Each line below must be reproduced exactly as it stands. Pictures stay out of the copy.

■ Data excerpt
··········
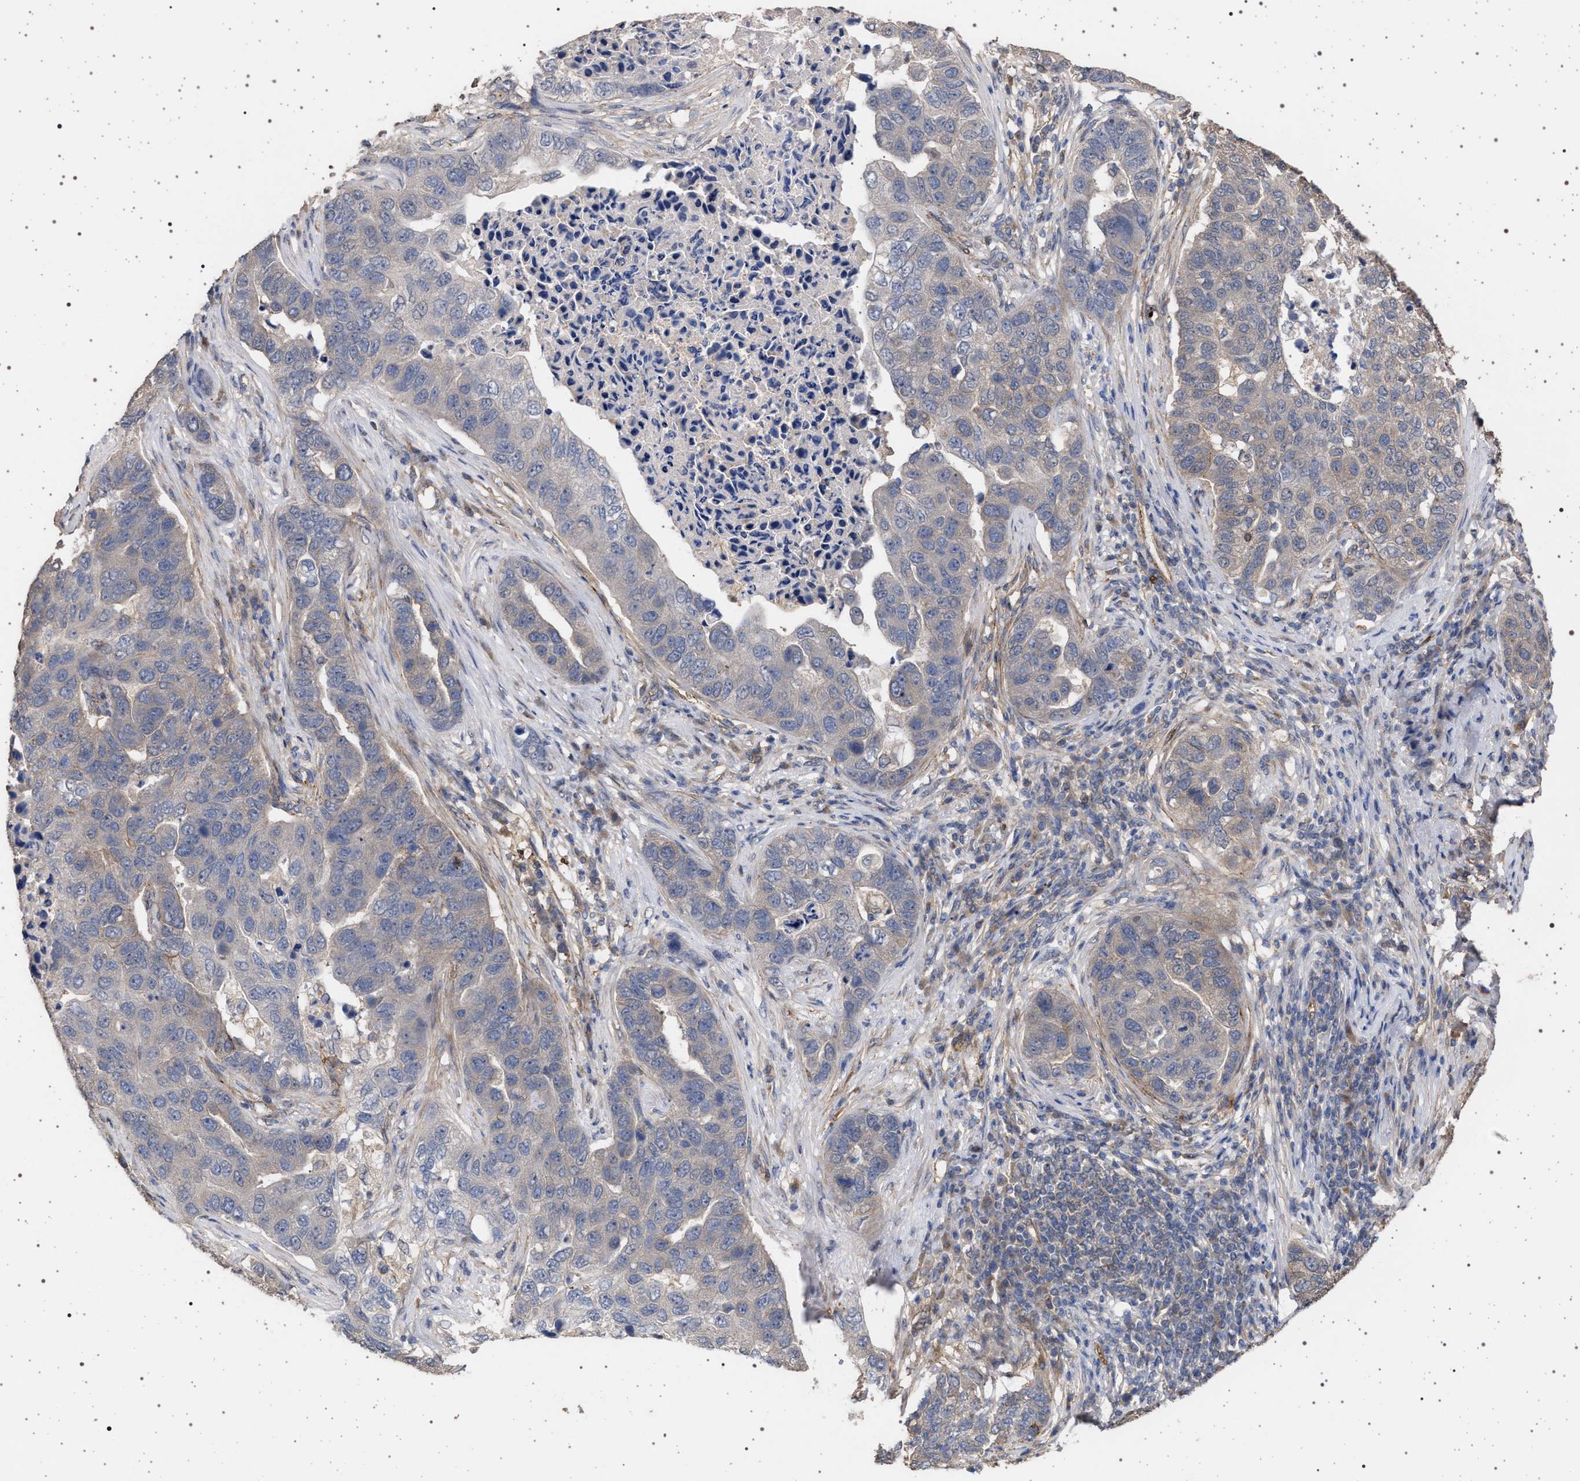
{"staining": {"intensity": "negative", "quantity": "none", "location": "none"}, "tissue": "pancreatic cancer", "cell_type": "Tumor cells", "image_type": "cancer", "snomed": [{"axis": "morphology", "description": "Adenocarcinoma, NOS"}, {"axis": "topography", "description": "Pancreas"}], "caption": "DAB immunohistochemical staining of human pancreatic cancer (adenocarcinoma) displays no significant staining in tumor cells.", "gene": "IFT20", "patient": {"sex": "female", "age": 61}}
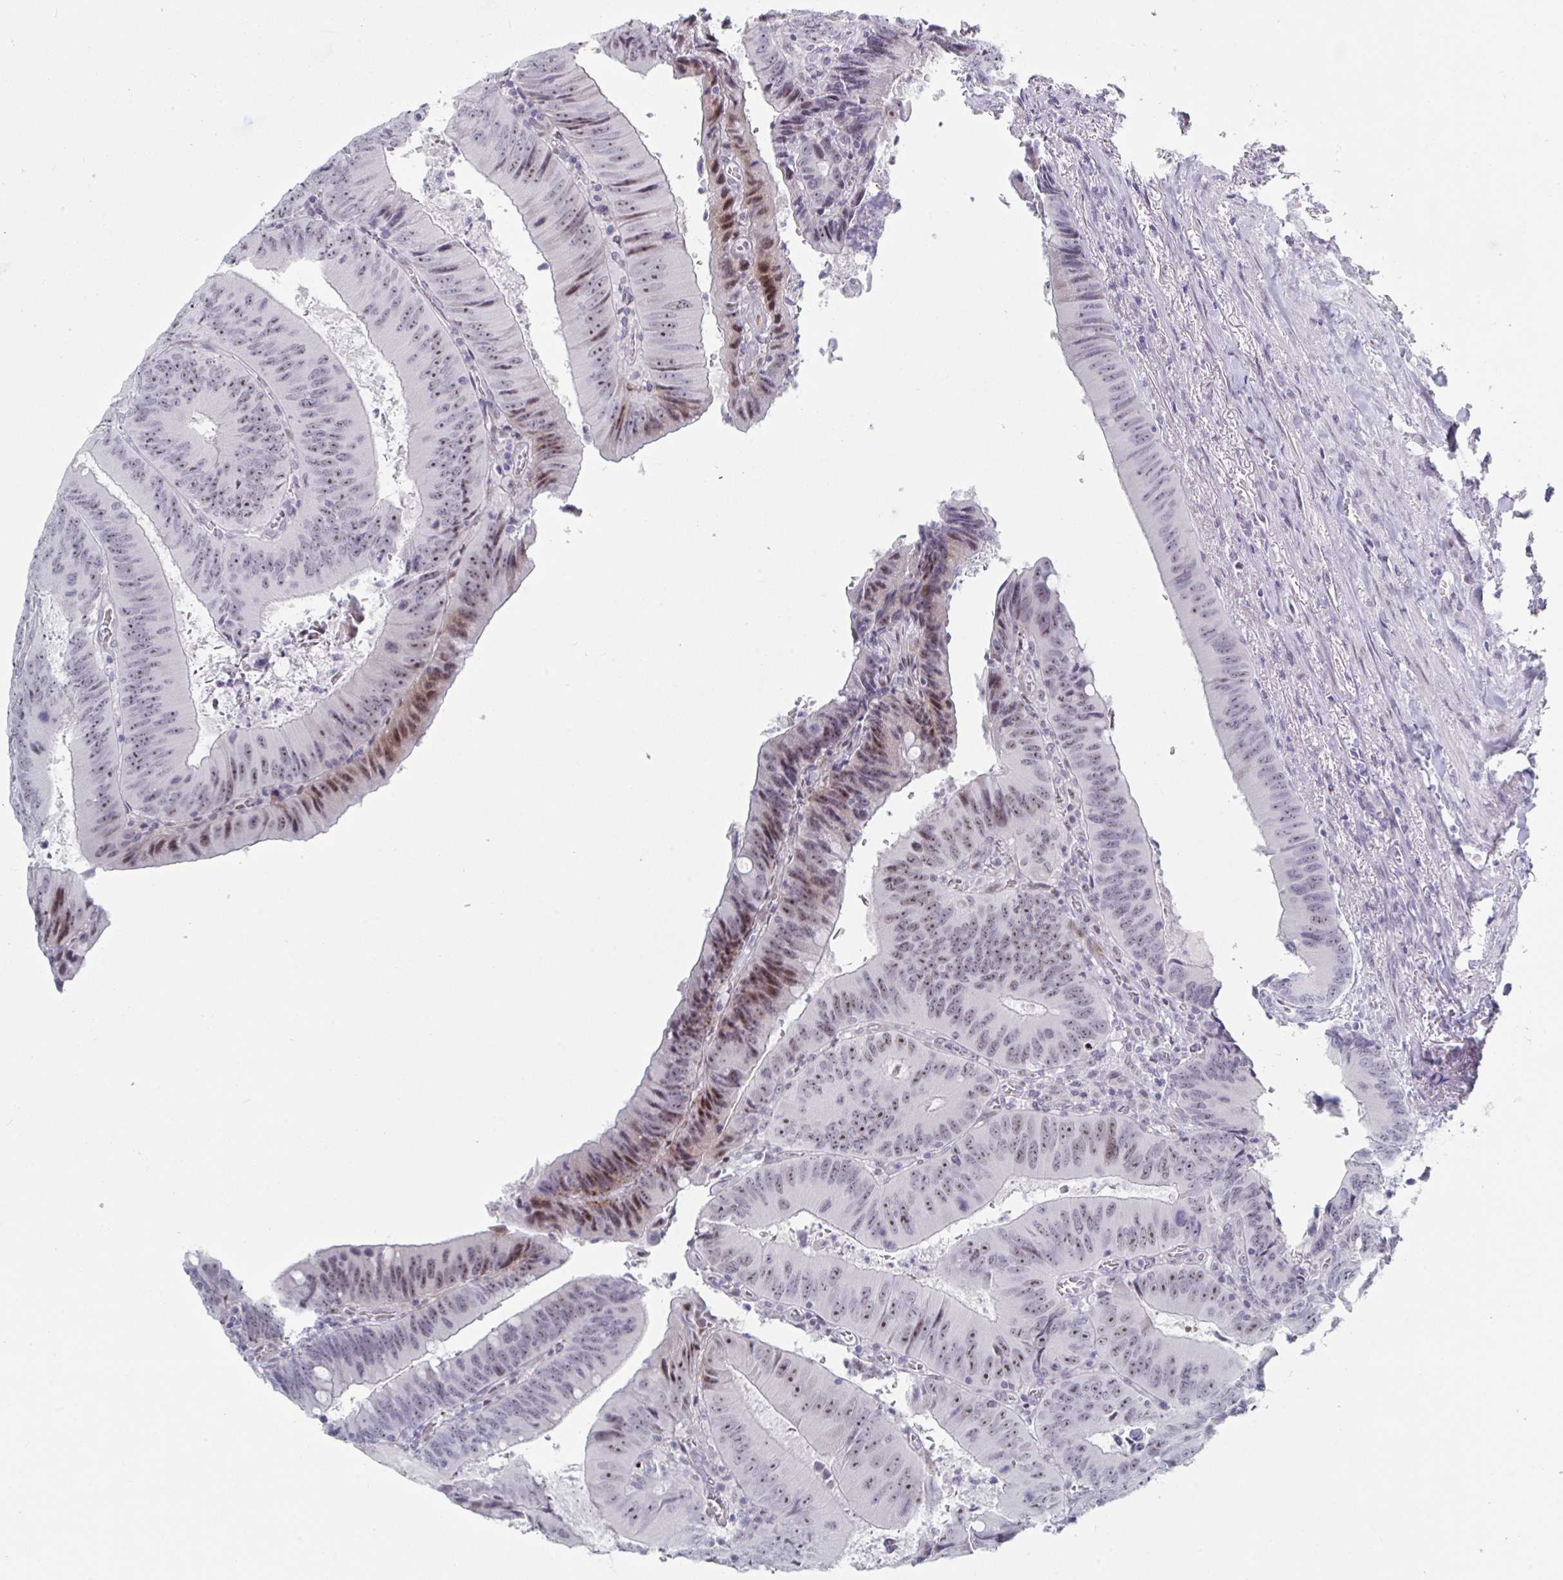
{"staining": {"intensity": "moderate", "quantity": ">75%", "location": "nuclear"}, "tissue": "colorectal cancer", "cell_type": "Tumor cells", "image_type": "cancer", "snomed": [{"axis": "morphology", "description": "Adenocarcinoma, NOS"}, {"axis": "topography", "description": "Rectum"}], "caption": "Protein staining shows moderate nuclear positivity in approximately >75% of tumor cells in colorectal adenocarcinoma.", "gene": "NR1H2", "patient": {"sex": "female", "age": 72}}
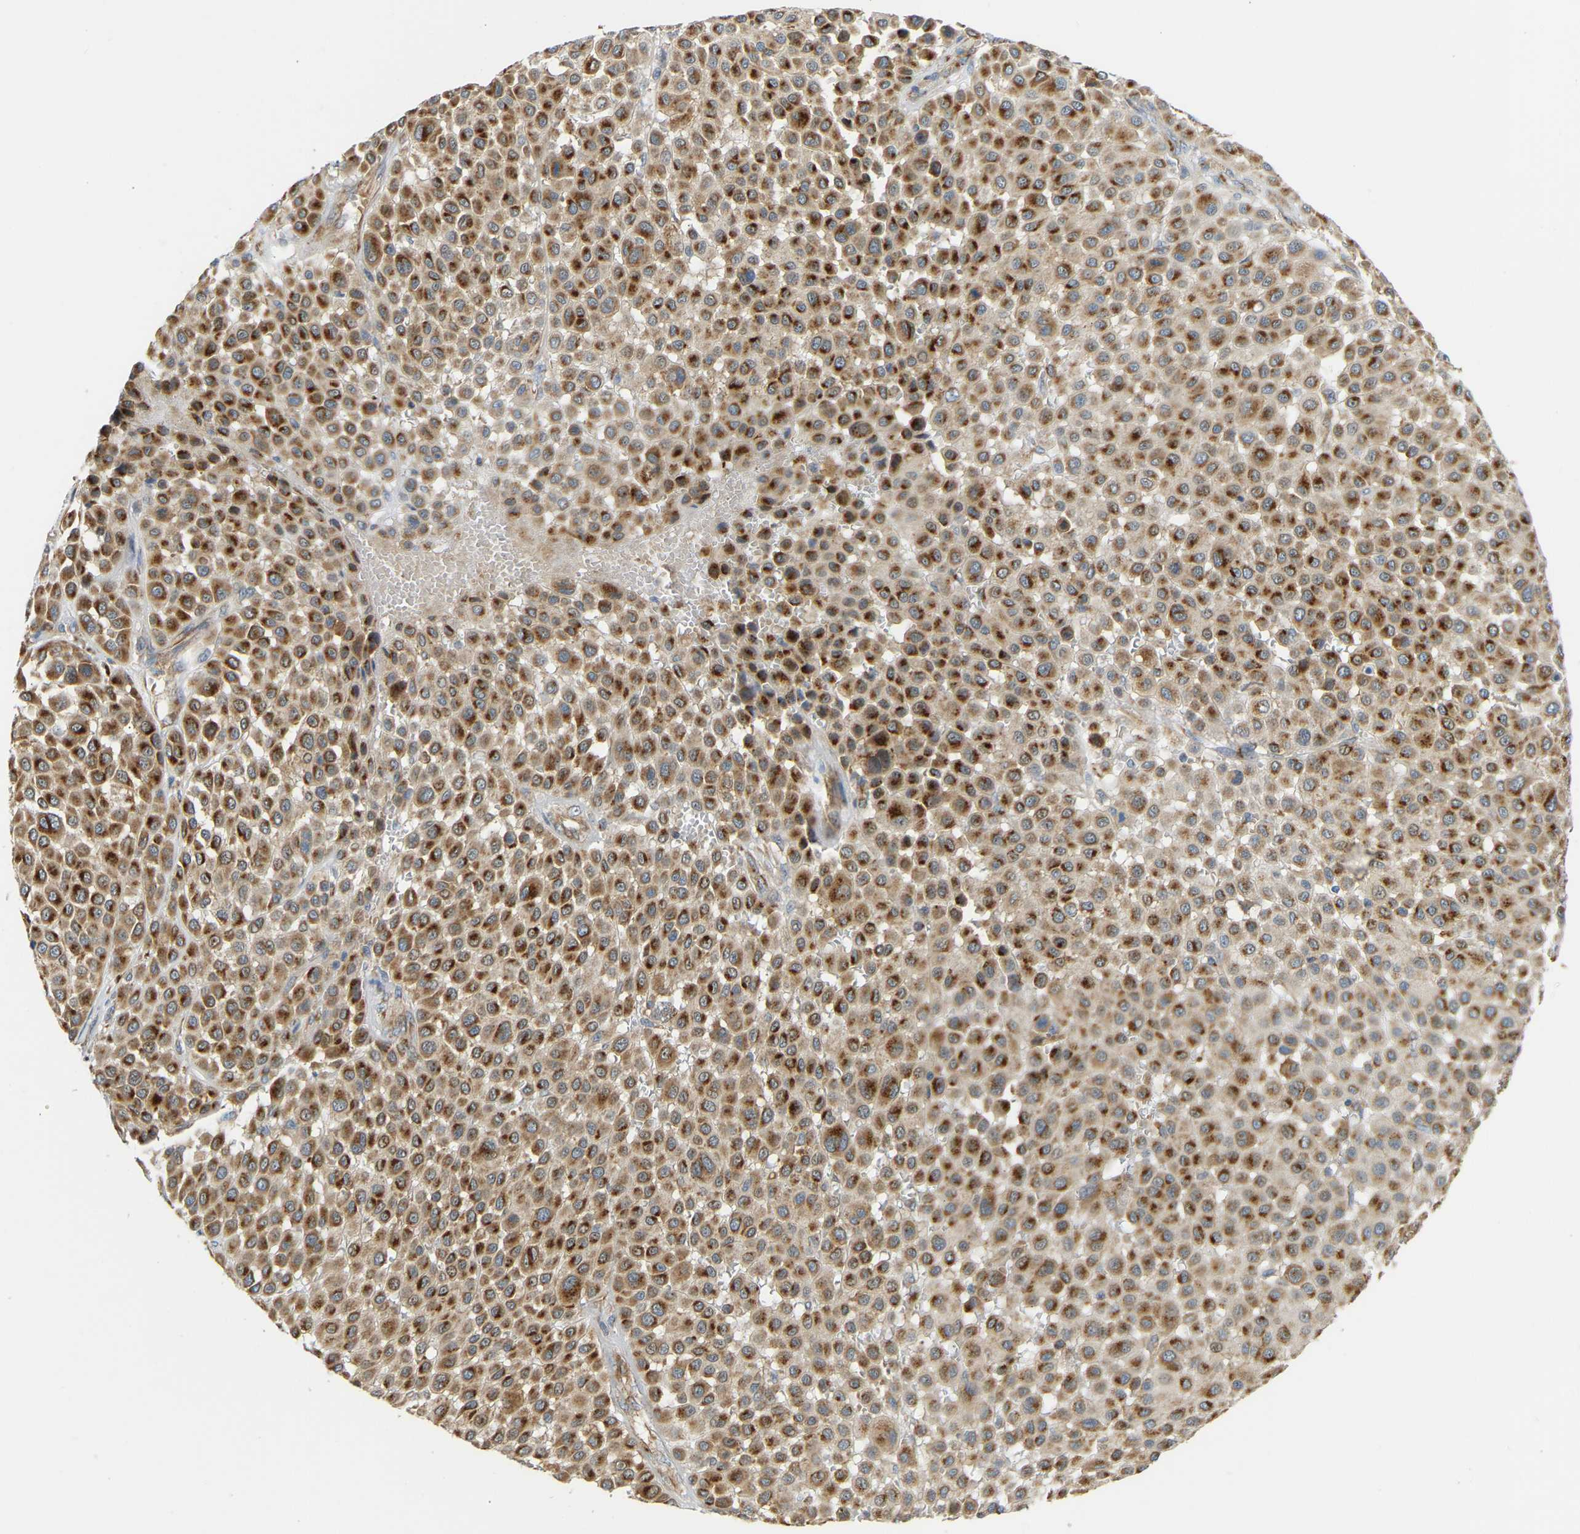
{"staining": {"intensity": "strong", "quantity": ">75%", "location": "cytoplasmic/membranous"}, "tissue": "melanoma", "cell_type": "Tumor cells", "image_type": "cancer", "snomed": [{"axis": "morphology", "description": "Malignant melanoma, Metastatic site"}, {"axis": "topography", "description": "Soft tissue"}], "caption": "A high amount of strong cytoplasmic/membranous positivity is appreciated in about >75% of tumor cells in melanoma tissue.", "gene": "YIPF2", "patient": {"sex": "male", "age": 41}}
··········
■ Solution to this exercise
{"staining": {"intensity": "negative", "quantity": "none", "location": "none"}, "tissue": "pancreatic cancer", "cell_type": "Tumor cells", "image_type": "cancer", "snomed": [{"axis": "morphology", "description": "Adenocarcinoma, NOS"}, {"axis": "topography", "description": "Pancreas"}], "caption": "DAB immunohistochemical staining of human pancreatic cancer (adenocarcinoma) displays no significant staining in tumor cells.", "gene": "IFT20", "patient": {"sex": "female", "age": 61}}
{"staining": {"intensity": "moderate", "quantity": ">75%", "location": "nuclear"}, "tissue": "colorectal cancer", "cell_type": "Tumor cells", "image_type": "cancer", "snomed": [{"axis": "morphology", "description": "Adenocarcinoma, NOS"}, {"axis": "topography", "description": "Rectum"}], "caption": "Protein staining shows moderate nuclear positivity in approximately >75% of tumor cells in colorectal adenocarcinoma.", "gene": "NR1H2", "patient": {"sex": "female", "age": 72}}
{"staining": {"intensity": "strong", "quantity": ">75%", "location": "cytoplasmic/membranous"}, "tissue": "melanoma", "cell_type": "Tumor cells", "image_type": "cancer", "snomed": [{"axis": "morphology", "description": "Malignant melanoma, Metastatic site"}, {"axis": "topography", "description": "Soft tissue"}], "caption": "A high amount of strong cytoplasmic/membranous positivity is appreciated in about >75% of tumor cells in melanoma tissue.", "gene": "YIPF2", "patient": {"sex": "male", "age": 41}}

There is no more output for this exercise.